- **DOCUMENT EXCERPT**
BEGIN

The Italian Association 
of Chemical Engineering  
Online at www.aidic.it/cet 

Guest Editors: Peiyu Ren, Yancang Li, Huiping Song  
Copyright © 2015, AIDIC Servizi S.r.l.,  
ISBN 978-88-95608-37-2; ISSN 2283-9216                                                                                

Research of the Formation of Foamed Gel with Fly Ash 
Leilin Zhanga*, Biming Shia, Botao Qinb, Yibo Lia, Qing W ua 
a School of Mining and Safety Engineering, Anhui University of Science and Technology, Huainan, 232001, China, 
b School of Safety Engineering, China University of Mining and Technology, Xuzhou, 221116, China. 
leilinzhang@126.com 

A new type of technology of foamed gel with fly ash is developed to prevent and extinguish fire so as to 
overcome the existing shortages of fire prevention technologies. As a complex multi -component foam system, 
the foamed gel with fly ash is mainly formed by putting foaming agent, thickener and crosslinker into fly ash 
slurry, introducing nitrogen and stirring physically and mechanically. The experiments were done to investigate 
the microstructures of foamed gel with fly ash and theoretically analyze its gelation process and mechanism. 
The results show that the foaming agent is one of the key factors of forming foamed gel. And when the 
thickener dissolved in water, the helical mesh polymer or double helix cluster are formed by molecular chains, 
besides, active group in polymer or cluster fully collide with that in the main chain structures of crosslinker, 
thereby the three-dimensional network structures are formed, making the scattered polymer and cluster form a 
uniform continuous phase.

END

- **PROVIDED DATA**
BEGIN

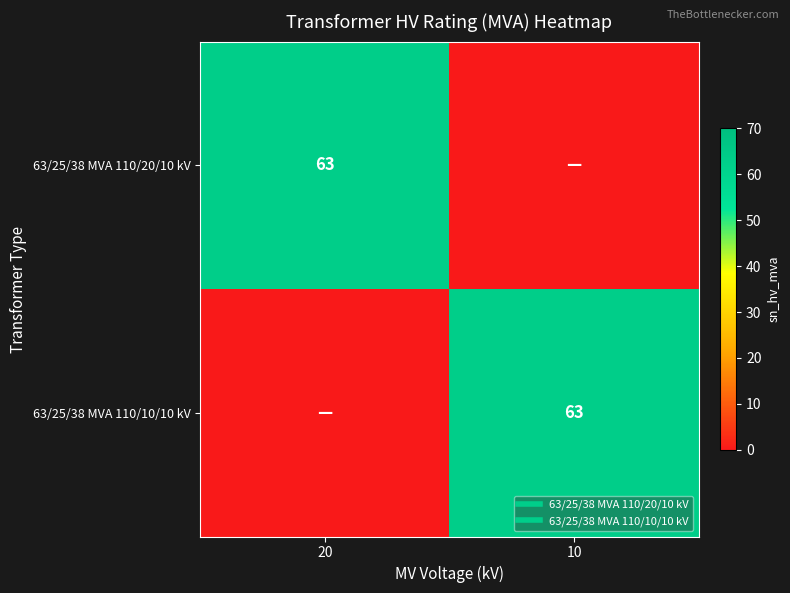

What is the sum of all 63/25/38 MVA 110/20/10 kV values?

63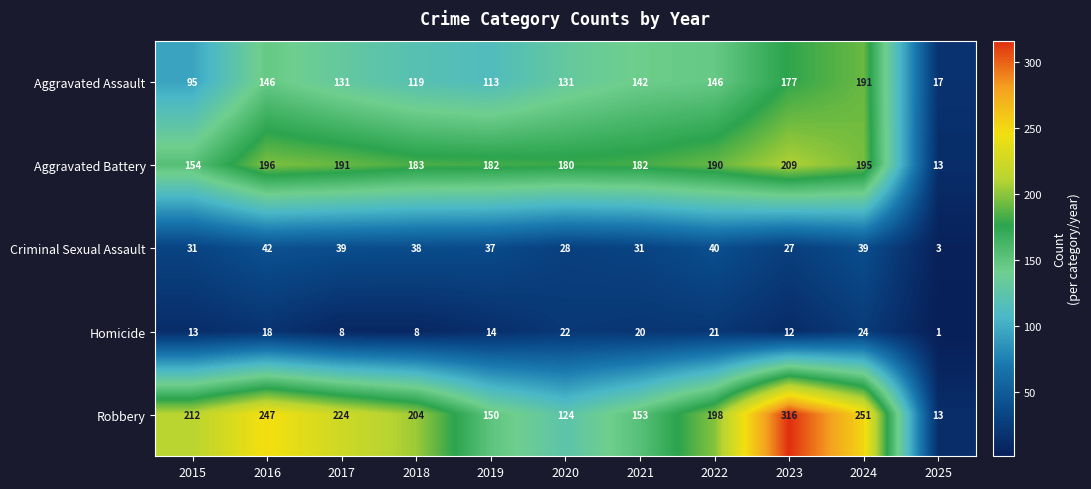

The Aggravated Assault series shows 62 at 2019. True or false?

False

END

- **SET OF TASKS**
1: According to the fly ash foamed gel abstract, what do the molecular chains form when the thickener dissolves in water?
2: Copy from the fly ash foamed gel abstract the part that opens with the words containing "The results show" and closes with "uniform continuous phase.".

- **SOLUTIONS TO THE PROBLEMS**
1: A helical mesh polymer or a double helix cluster.

2:
The results show that the foaming agent is one of the key factors of forming foamed gel. And when the 
thickener dissolved in water, the helical mesh polymer or double helix cluster are formed by molecular chains, 
besides, active group in polymer or cluster fully collide with that in the main chain structures of crosslinker, 
thereby the three-dimensional network structures are formed, making the scattered polymer and cluster form a 
uniform continuous phase.